Doing The Days 2: Transition

I’ve really wanted to finish Andrew Harvey’s book “The Hope” and maybe write a real review of it. I promised myself one, more or less, when I began it. I was highly hopeful. So far it’s been good in that way I was anxious for it to be. It’s got a lot of Andrew Harvey in it. But other things break in like the smell of Earl Grey tea. Like grief. I guess I’m not quite done with either of them yet.
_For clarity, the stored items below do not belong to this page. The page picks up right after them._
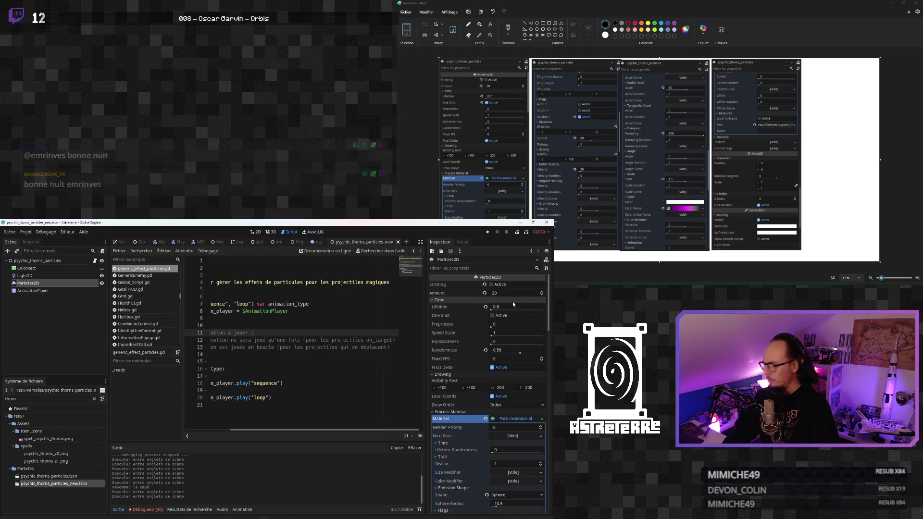
Step: Set Lifetime to 0.7, enable One Shot and set Randomness to 0
click(506, 306)
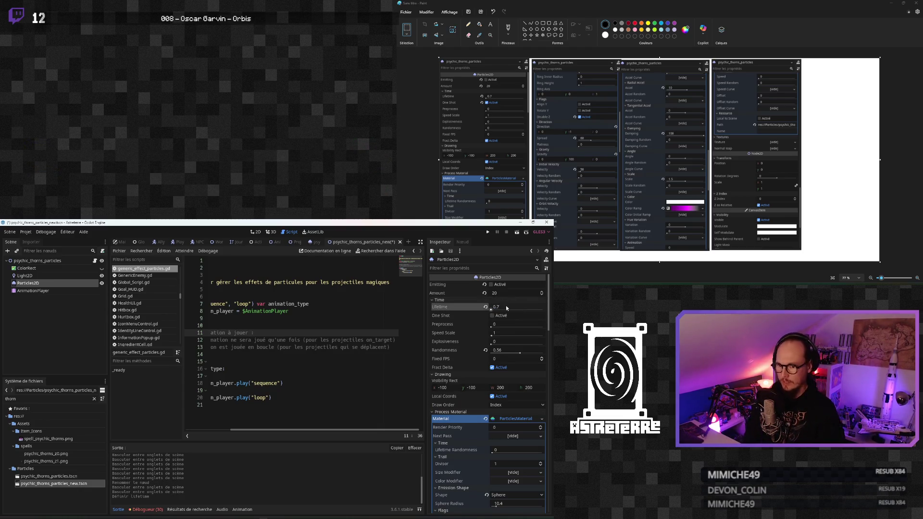
key(Return)
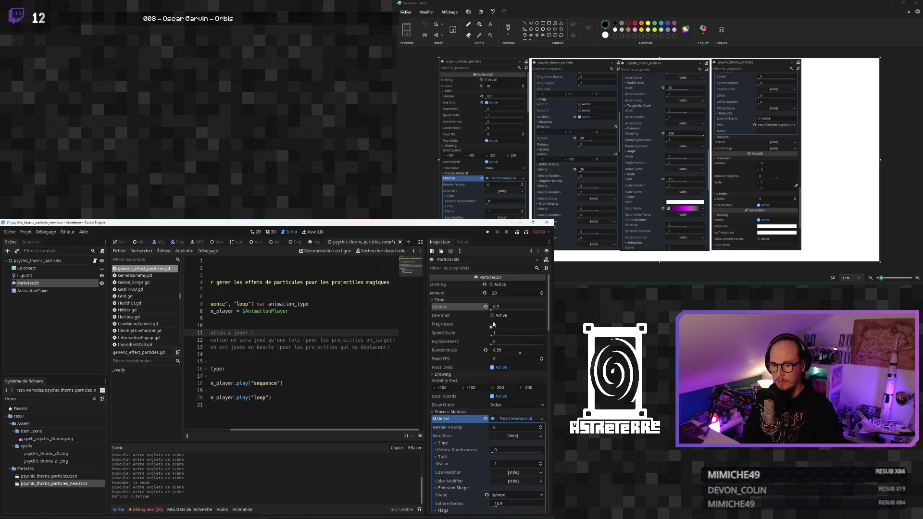
click(500, 316)
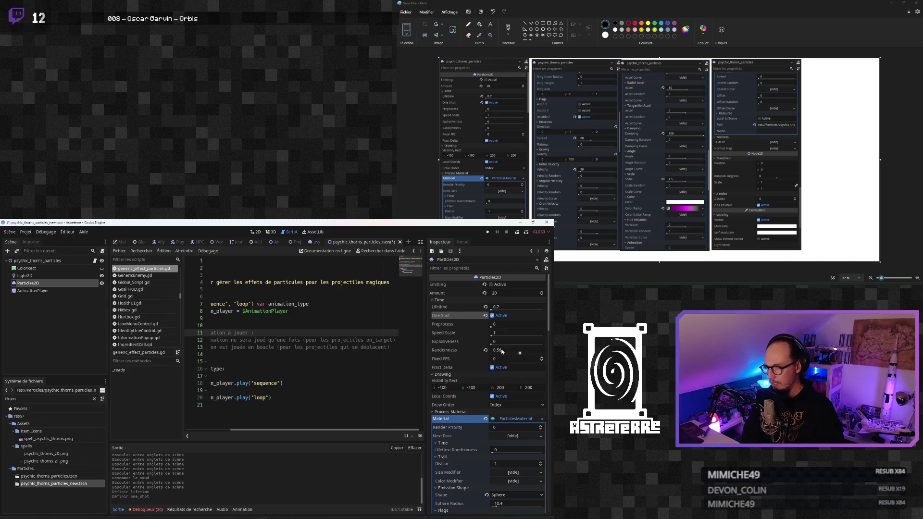
click(500, 350)
text(0)
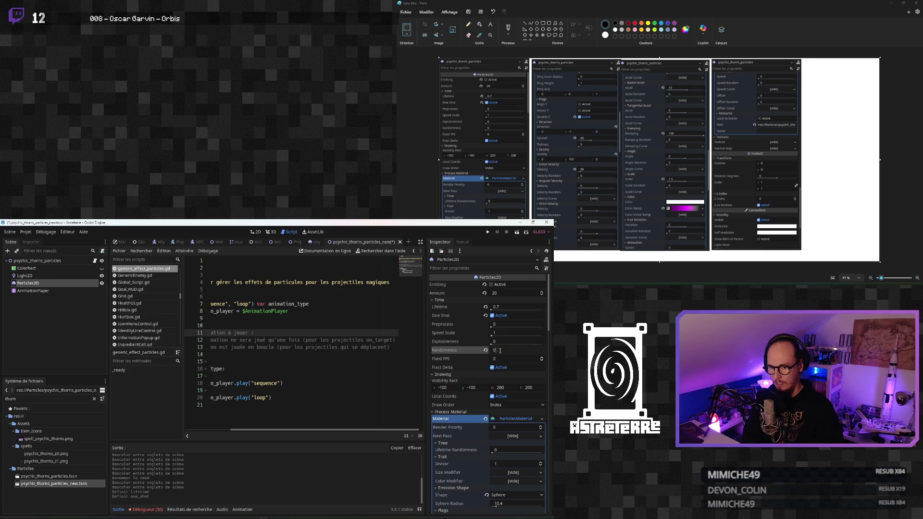
drag(548, 330, 542, 362)
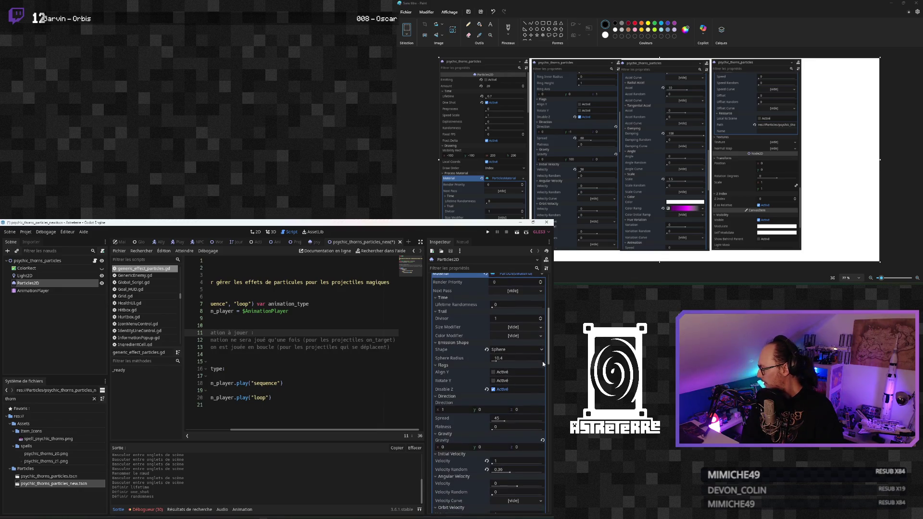
Step: Set the emission shape to a Ring with radius 20
click(512, 350)
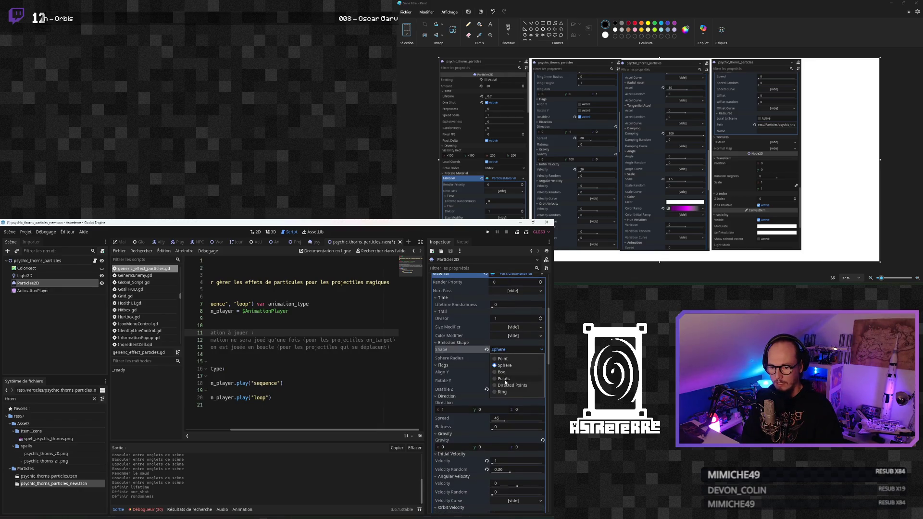
click(503, 392)
click(501, 358)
I’m fully stuck on my old-friend book “Early Morning,” now, but before that it was "The Dialogues," and then the feeling of needing to read a snippet or two of Elizabeth Lesser’s “Broken Open.” Today I remembered that I wanted that book for hearing Elizabeth say on the radio that she loves grief. It came back to me in that same way grief-related things have been doing. The last few days.

The last few days.

When I put down Andrew Harvey’s book he was talking about suicide, a sort of living grief that makes you want to die, and the danger it can be to the activists who come to know too much about suffering. It’s one of the reasons he chose to add “sacred” to activism – the idea of being really grounded in the sacred before you take on too much. If you take on too much without that grounding you can grow bitter, angry, despondent, or just plain hurt too much to go on.

The thing is, when a wave of grief hits you almost three years later, about a year-and-a-half after everything started to feel less raw and tender, you wonder more about it and if it has something to do with the present.

You wonder, What’s going on inside of me?

That kind of question can get too heady, almost like a means of escape from feeling what you feel. “Let’s root out the source. Let’s understand it and be done with it.”

Maybe I’ve already done some of that. Maybe I’ve said enough or too much. It feels gentle though, and I say that because of a letter I got today: a Course of Love reader asking me how you know. How do you know your feelings as they are? Without thinking about them? I said, in that way that surprises me sometimes, (as if I’ve found the right thing to say by accident), that you can tell by the gentleness.

A feeling like grief can feel awful and still be gentle…even when you’re thinking about it.

So I’m re-visiting grief. Or it's re-visiting me. Gently. That’s what I’ll say. We're sharing a visit. And I’m aware that we're visiting for a reason. I don’t know what it is, (even though I’ve had some clues) but I’ll accept that I don’t know.

I hope the grief doesn’t have anything to do with the fights I’ve had with my daughter the last few days, but it might. How do you know (when you don’t know)?

We suffered a loss the other day because of our general financial situation. Our finances seem all intertwined and that gets to you for one thing. But a loss is a loss. My husband, with more Course of Love-like language than me, says it’s no loss. My daughter doesn’t see it as much of one either. Me, the perennial worrier – the “spiritual” person who shouldn’t be this way – is feeling the losses.

Transition

So tonight “The Dialogues” joins the list of signs (or whatever they are). Doing another day of the 40 Days, what do I notice? All the talk about transition.

At this point, all I can say is that “transition” sounds a lot better than change and loss. We go through what we go through for bigger reasons than appear to be. This much I know.

1 comment:

  1. Dear Mari,

    It means so much to me to read your blogs. This one, the one that focuses on gentleness in "A Course of Love," seems to epitomize what I saw in you at the coffeehouse several years ago (in Minnesota).

    May your days go well and go in gentleness.